Regarding membership growth, Humana expects to add 450,000 individual MA members for the year, which is the midpoint of its previous guidance of up to 425,000 to 475,000 members, representing “above market growth” with an increase of 11.4% from 2020, added Diamond. Humana reported serving nearly 4.4 million individual MA members as of Sept. 30.
Looking ahead to 2022, the insurer is projecting MA enrollment growth of 325,000 to 375,000, representing a year-over-year increase of 8% and reflecting Humana’s “prudent approach” to MA bids for 2022 and “the competitive nature of the market,” Diamond said. Broussard noted that Humana has had outsized membership growth of 40% in its Dual Eligible Special Needs Plans, which add enrollees throughout the year and will be available to nearly 65% of the dual eligible population next year.
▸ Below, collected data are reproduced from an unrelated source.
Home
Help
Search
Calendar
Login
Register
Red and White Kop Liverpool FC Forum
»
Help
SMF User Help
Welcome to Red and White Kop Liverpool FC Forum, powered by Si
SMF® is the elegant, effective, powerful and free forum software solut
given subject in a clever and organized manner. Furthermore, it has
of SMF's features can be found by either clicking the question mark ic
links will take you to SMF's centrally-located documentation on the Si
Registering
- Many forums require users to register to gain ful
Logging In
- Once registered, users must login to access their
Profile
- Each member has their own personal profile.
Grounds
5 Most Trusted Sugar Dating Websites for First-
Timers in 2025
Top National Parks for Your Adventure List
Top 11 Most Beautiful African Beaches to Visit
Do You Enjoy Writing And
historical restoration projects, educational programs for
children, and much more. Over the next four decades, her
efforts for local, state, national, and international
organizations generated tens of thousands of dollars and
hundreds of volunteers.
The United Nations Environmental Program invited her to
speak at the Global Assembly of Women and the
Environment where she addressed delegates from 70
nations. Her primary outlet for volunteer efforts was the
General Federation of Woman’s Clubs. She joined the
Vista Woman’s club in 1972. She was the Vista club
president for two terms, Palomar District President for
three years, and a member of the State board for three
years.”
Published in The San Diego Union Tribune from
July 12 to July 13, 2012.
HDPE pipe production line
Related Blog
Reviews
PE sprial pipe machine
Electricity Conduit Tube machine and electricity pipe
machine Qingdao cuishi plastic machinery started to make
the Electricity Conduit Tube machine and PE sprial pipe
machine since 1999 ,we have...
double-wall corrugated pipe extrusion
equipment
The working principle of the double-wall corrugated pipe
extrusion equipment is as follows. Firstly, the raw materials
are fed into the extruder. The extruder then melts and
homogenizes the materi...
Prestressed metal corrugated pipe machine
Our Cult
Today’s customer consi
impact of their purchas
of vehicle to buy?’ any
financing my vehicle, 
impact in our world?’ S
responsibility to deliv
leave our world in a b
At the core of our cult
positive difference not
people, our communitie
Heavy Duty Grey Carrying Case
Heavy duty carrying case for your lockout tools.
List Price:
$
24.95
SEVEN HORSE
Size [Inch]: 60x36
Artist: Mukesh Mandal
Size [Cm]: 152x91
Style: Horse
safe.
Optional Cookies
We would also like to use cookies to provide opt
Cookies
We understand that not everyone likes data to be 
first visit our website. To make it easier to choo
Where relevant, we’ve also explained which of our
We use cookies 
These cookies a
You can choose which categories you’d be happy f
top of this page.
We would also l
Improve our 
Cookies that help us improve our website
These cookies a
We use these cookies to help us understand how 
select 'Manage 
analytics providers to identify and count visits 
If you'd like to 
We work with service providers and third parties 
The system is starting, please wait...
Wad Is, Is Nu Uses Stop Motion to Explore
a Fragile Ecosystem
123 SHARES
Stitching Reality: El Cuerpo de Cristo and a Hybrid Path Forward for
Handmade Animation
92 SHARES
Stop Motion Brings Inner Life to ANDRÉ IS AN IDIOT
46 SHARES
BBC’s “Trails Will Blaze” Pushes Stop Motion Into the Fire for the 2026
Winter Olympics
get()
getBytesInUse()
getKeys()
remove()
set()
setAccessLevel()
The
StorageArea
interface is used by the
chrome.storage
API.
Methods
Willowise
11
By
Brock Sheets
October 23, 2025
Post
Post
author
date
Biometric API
In pricing its products for 2022, Humana prioritized “long-term benefit stability” for members, said Broussard. “While it is early in the selling season, we believe we struck the right balance and are competitively positioned for our continued growth in Medicare Advantage,” he told analysts. “Our brand promise to deliver human care resonates with seniors given our comprehensive set of offerings and focus on providing a patient-centric experience based on their specific needs.”
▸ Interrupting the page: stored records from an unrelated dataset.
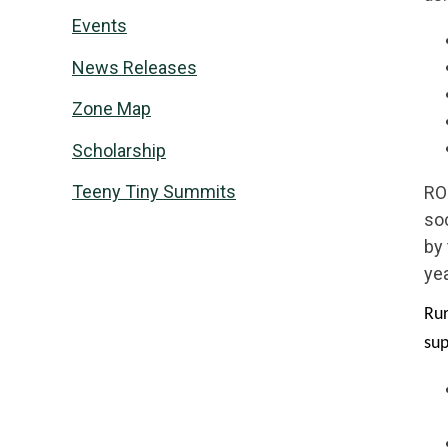
Events
News Releases
Zone Map
Scholarship
Teeny Tiny Summits
RO
soc
by
yea
Rur
su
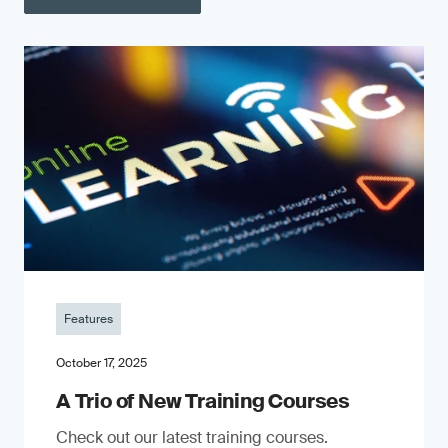
Features
October 17, 2025
A Trio of New Training Courses
Check out our latest training courses.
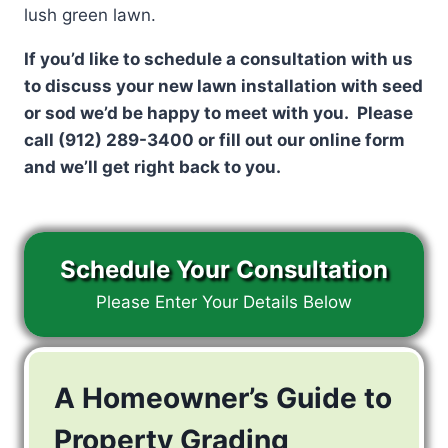
lush green lawn.
If you’d like to schedule a consultation with us
to discuss your new lawn installation with seed
or sod we’d be happy to meet with you. Please
call (912) 289-3400 or fill out our online form
and we’ll get right back to you.
Schedule Your Consultation
Please Enter Your Details Below
A Homeowner’s Guide to
Property Grading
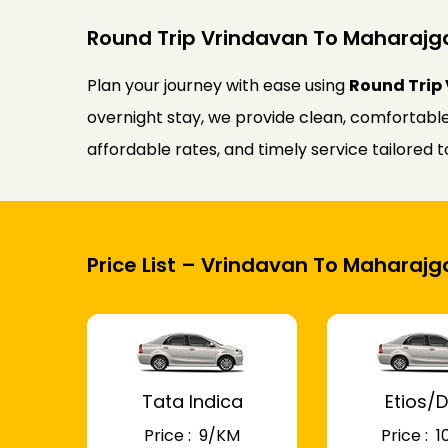
Round Trip Vrindavan To Maharajga
Plan your journey with ease using
Round Trip 
overnight stay, we provide clean, comfortable
affordable rates, and timely service tailored
Price List – Vrindavan To Maharajg
Tata Indica
Etios/D
Price : ₹ 9/KM
Price : ₹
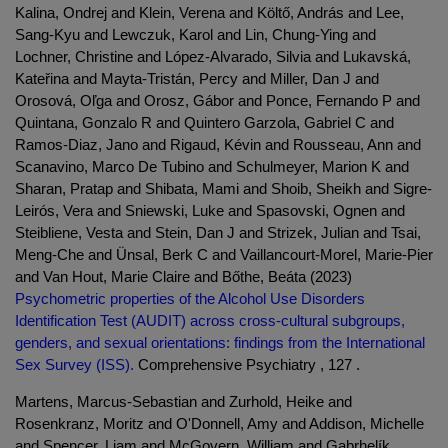
Kalina, Ondrej and Klein, Verena and Költő, András and Lee,
Sang-Kyu and Lewczuk, Karol and Lin, Chung-Ying and
Lochner, Christine and López-Alvarado, Silvia and Lukavská,
Kateřina and Mayta-Tristán, Percy and Miller, Dan J and
Orosová, Oľga and Orosz, Gábor and Ponce, Fernando P and
Quintana, Gonzalo R and Quintero Garzola, Gabriel C and
Ramos-Diaz, Jano and Rigaud, Kévin and Rousseau, Ann and
Scanavino, Marco De Tubino and Schulmeyer, Marion K and
Sharan, Pratap and Shibata, Mami and Shoib, Sheikh and Sigre-
Leirós, Vera and Sniewski, Luke and Spasovski, Ognen and
Steibliene, Vesta and Stein, Dan J and Strizek, Julian and Tsai,
Meng-Che and Ünsal, Berk C and Vaillancourt-Morel, Marie-Pier
and Van Hout, Marie Claire and Bőthe, Beáta (2023)
Psychometric properties of the Alcohol Use Disorders
Identification Test (AUDIT) across cross-cultural subgroups,
genders, and sexual orientations: findings from the International
Sex Survey (ISS).
Comprehensive Psychiatry , 127 .
Martens, Marcus-Sebastian and Zurhold, Heike and
Rosenkranz, Moritz and O'Donnell, Amy and Addison, Michelle
and Spencer, Liam and McGovern, William and Gabrhelík,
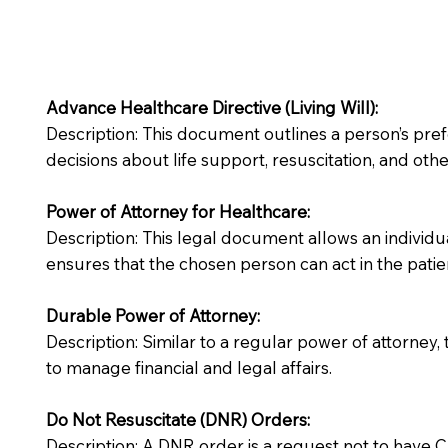
Advance Healthcare Directive (Living Will):
Description: This document outlines a person’s pre
decisions about life support, resuscitation, and other
Power of Attorney for Healthcare:
Description: This legal document allows an individua
ensures that the chosen person can act in the patie
Durable Power of Attorney:
Description: Similar to a regular power of attorney,
to manage financial and legal affairs.
Do Not Resuscitate (DNR) Orders:
Description: A DNR order is a request not to have CPR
Aetna/CVS Health Raises 2021 Outlook
Finally, CVS Health Corp. on Nov. 3 reported consolidated revenue growth of 10% to $73.8 billion, while revenue in its Health Care Benefits segment reached nearly $20.5 billion, up 9.5% from the prior-year quarter. Adjusted operating income for the segment, which houses the Aetna insurance business, rose 2.4% from the prior year driven in part by strong performance in government services, despite higher costs related to COVID-19, net of deferred care, primarily in Aetna’s commercial book of business, explained President and CEO Karen Lynch during a Nov. 3 earnings call.
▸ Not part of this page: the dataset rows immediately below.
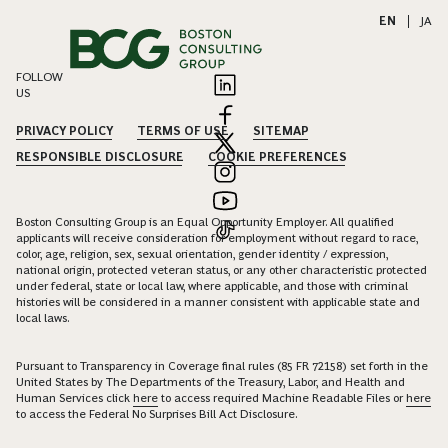
EN
|
JA
FOLLOW
US
PRIVACY POLICY
TERMS OF USE
SITEMAP
RESPONSIBLE DISCLOSURE
COOKIE PREFERENCES
Boston Consulting Group is an Equal Opportunity Employer. All qualified
applicants will receive consideration for employment without regard to race,
color, age, religion, sex, sexual orientation, gender identity / expression,
national origin, protected veteran status, or any other characteristic protected
under federal, state or local law, where applicable, and those with criminal
histories will be considered in a manner consistent with applicable state and
local laws.
Pursuant to Transparency in Coverage final rules (85 FR 72158) set forth in the
United States by The Departments of the Treasury, Labor, and Health and
Human Services click
here
to access required Machine Readable Files or
here
to access the Federal No Surprises Bill Act Disclosure.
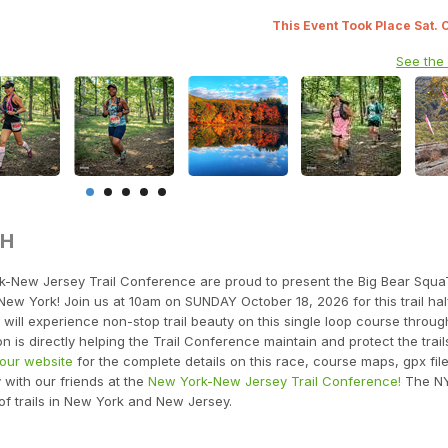
This Event Took Place Sat. 
See the
TH
k-New Jersey Trail Conference are proud to present the Big Bear Squ
New York! Join us at 10am on SUNDAY October 18, 2026 for this trail hal
will experience non-stop trail beauty on this single loop course throug
n is directly helping the Trail Conference maintain and protect the trail
t our website
for the complete details on this race, course maps, gpx fil
y with our friends at the
New York-New Jersey Trail Conference!
The N
of trails in New York and New Jersey.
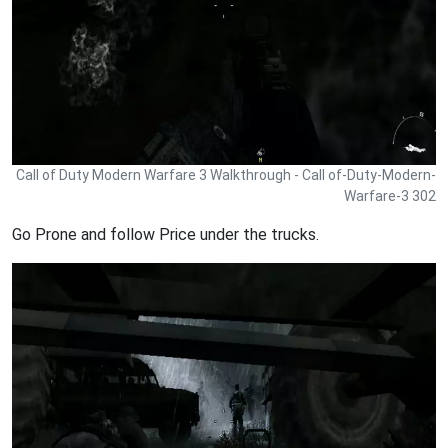
Call of Duty Modern Warfare 3 Walkthrough - Call of-Duty-Modern-
Warfare-3 302
Go Prone and follow Price under the trucks.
The segment’s MLR of 85.8% — up from 84.0% in the third quarter of 2020 — exceeded the company’s expectations and was also driven by COVID-related costs, primarily in the commercial business. Year-to-date MA membership has climbed 9.2%, and the company is expecting double-digit growth in individual MA, with strong momentum in dual eligibles, said Lynch. The company reported serving 2.95 million MA enrollees as of Sept. 30, compared with 2.69 million a year ago.
“With the surge in nationwide COVID cases emanating from the Delta variant, we experienced higher-than-expected COVID-related medical costs in August and September,” CFO Shawn Guertin explained during the call. COVID inpatient admissions in August and September were in line with peak levels seen in January 2021, and COVID testing costs also approached January 2021 levels, representing approximately 35% of gross COVID costs in the quarter, he estimated. And while non-COVID deferred care was better than anticipated, it wasn’t enough to offset the higher COVID costs on the commercial side. In Aetna’s government business, however, the increase in COVID treatment and testing costs was “far less pronounced” but “fully offset by better-than-expected deferred care,” he added.
For the full year, Aetna is projecting MLR of 84.4% to 85.6%, an increase of 30 basis points from prior guidance, on the assumption that higher-than-expected commercial COVID costs will continue. Nevertheless, CVS Health lifted its EPS guidance for the year by 20 cents to between $7.90 and $8.00.